How does this make any difference?  The asserted "self" has two qualities: It asserts that it exists and yet it is impermanent.  Even the point of view that asserts the "self" exists is impermanent.

This impermanence contrasts with love, which is not impermanent in the same way.  Love is outside of form (says Roger, yet there was a flurry of assertions and questions after this statement...we will likely need to devote a future conversation to understanding what LOVE is, since there was clearly a great deal of bewilderment about it).

Suffering, on the other hand, comes from attachment to form and desire for the form's permanence.

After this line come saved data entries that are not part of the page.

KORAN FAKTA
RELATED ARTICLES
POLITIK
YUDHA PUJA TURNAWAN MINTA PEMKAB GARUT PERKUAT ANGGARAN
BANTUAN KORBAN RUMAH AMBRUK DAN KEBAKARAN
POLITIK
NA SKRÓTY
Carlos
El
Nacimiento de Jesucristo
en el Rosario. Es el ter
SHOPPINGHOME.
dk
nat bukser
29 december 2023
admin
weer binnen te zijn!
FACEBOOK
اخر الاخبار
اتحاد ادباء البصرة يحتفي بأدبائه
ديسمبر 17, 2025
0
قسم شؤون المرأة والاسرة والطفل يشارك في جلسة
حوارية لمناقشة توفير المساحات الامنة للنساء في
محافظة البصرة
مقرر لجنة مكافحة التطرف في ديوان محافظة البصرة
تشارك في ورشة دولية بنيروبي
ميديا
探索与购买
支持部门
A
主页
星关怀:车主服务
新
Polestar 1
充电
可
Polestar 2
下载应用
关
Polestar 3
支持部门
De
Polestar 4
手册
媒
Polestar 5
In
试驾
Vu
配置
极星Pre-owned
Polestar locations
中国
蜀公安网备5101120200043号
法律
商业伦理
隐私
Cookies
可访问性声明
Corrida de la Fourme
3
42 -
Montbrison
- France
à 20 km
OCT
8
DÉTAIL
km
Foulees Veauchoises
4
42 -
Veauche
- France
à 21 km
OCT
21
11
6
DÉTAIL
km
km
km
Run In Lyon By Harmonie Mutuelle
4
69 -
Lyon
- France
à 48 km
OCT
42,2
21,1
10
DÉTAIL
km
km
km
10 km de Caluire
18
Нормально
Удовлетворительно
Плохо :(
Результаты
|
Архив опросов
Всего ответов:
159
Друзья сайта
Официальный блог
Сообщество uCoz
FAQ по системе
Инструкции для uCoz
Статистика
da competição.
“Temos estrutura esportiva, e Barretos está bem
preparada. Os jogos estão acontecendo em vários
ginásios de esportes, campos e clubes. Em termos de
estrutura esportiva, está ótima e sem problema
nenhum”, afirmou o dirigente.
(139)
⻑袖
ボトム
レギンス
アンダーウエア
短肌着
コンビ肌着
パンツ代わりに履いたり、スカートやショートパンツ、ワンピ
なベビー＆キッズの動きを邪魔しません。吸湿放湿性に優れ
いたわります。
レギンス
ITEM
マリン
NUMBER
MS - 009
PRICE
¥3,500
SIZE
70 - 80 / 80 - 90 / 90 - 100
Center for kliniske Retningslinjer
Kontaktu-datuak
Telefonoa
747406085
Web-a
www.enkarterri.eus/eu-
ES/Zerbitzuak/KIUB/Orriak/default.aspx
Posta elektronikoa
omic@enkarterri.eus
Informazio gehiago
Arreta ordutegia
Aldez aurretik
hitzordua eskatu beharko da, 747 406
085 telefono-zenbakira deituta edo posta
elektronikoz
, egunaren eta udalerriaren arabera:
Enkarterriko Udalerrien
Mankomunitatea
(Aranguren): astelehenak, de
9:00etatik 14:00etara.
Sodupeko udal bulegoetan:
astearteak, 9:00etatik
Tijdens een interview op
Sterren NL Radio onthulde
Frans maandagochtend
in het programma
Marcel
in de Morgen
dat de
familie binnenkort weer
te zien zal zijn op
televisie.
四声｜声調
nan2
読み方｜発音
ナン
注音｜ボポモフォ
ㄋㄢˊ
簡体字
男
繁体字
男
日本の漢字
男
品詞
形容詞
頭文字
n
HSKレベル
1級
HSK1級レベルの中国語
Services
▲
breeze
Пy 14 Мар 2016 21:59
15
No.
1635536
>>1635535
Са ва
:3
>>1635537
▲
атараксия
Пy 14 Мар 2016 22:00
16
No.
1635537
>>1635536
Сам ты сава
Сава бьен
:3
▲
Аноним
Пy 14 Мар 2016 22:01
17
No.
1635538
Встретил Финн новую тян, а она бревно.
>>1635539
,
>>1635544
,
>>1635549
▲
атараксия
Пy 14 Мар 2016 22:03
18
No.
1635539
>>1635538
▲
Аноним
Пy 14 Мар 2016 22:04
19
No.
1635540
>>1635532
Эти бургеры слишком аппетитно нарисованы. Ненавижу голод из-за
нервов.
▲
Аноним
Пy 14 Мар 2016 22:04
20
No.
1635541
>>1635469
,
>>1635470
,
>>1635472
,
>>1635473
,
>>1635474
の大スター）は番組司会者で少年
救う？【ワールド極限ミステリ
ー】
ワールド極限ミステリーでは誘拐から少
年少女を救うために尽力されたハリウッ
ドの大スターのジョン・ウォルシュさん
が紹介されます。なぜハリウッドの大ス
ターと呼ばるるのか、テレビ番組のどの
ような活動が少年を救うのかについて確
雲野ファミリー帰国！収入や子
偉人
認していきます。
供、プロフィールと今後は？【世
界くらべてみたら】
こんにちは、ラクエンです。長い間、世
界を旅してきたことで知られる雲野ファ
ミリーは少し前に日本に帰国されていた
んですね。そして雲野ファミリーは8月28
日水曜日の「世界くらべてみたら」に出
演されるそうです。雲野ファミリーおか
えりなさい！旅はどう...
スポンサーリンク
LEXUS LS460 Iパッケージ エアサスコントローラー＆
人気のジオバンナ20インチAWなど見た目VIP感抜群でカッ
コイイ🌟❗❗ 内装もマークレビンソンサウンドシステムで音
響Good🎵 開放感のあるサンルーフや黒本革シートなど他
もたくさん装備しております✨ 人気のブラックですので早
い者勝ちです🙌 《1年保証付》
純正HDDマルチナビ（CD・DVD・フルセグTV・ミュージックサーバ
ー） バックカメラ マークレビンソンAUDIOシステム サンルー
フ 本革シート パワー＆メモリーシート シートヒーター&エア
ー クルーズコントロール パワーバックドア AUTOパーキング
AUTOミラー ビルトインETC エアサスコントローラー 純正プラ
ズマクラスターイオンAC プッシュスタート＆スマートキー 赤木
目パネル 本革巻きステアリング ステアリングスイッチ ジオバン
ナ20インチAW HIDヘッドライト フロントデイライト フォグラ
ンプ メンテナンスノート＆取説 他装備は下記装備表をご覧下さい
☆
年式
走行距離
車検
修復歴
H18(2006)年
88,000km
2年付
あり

The asserted "self" is "form" (the wave). Every human tradition posits the existence of a "self" outside of conditional reality--this is the soul, the spirit.  What is this soul?  One theory is that the soul consists of the consciousness of prior unity participating in this world having forgotten that prior unity, yet still has love of that prior unity. In oder to participate in this world, the consciousness has to first see it as separate.

The age of separation

These same things are being said throughout human history, with the exception of the last 380 years. In the last 380 years, humans lived in a time where we asserted that objects are separate and self-occurring. This positivist point of view comes with a whole suite of beliefs about the nature of reality and the nature of knowing, all of which is socially constructed. The difficulty with this point of view is that it ignores the socially-constructed nature in favor of a belief that the point of view is factual "truth".

How did this happen?  It was Des Carte, the founder of the modern theory of knowledge, who had a series of dreams in which he concluded that some things represented "truth" another others, "error". Laura Rendon tells this story elegantly in her commencement speech Rendón, L. (2000). Academics of the Heart: Reconnecting the Scientific Mind with the Spirit's Artistry. Review of Higher Education, 24(1), 1–14.

Built into this frame is scarcity with competition as the means to the ultimate ends of growth. This paradigm is deeply embedded into our confused interpretation of the phrase, "Survival of the fittest," by which we take to mean "Growth through domination in a world of scarce resources."

Deconstructing the positivist frame is not a refutation of it, but a consideration of expanding the set of frames available to interpret what we encounter in the world.  An alternative frame:  "Synergistically thriving through collaboration in a world of abundance"

So here we are, back at the original homework. Our aim was to encounter the world as it is. In order to do so, we must suspend the positivist frame, since from within that frame, nothing outside of the frame exists.

And what do you do when you encounter the activity of activity creating separation?  One option is to choose it as it is.

Try it.  No need to manipulate anything about your state. What happens when you choose it as it is?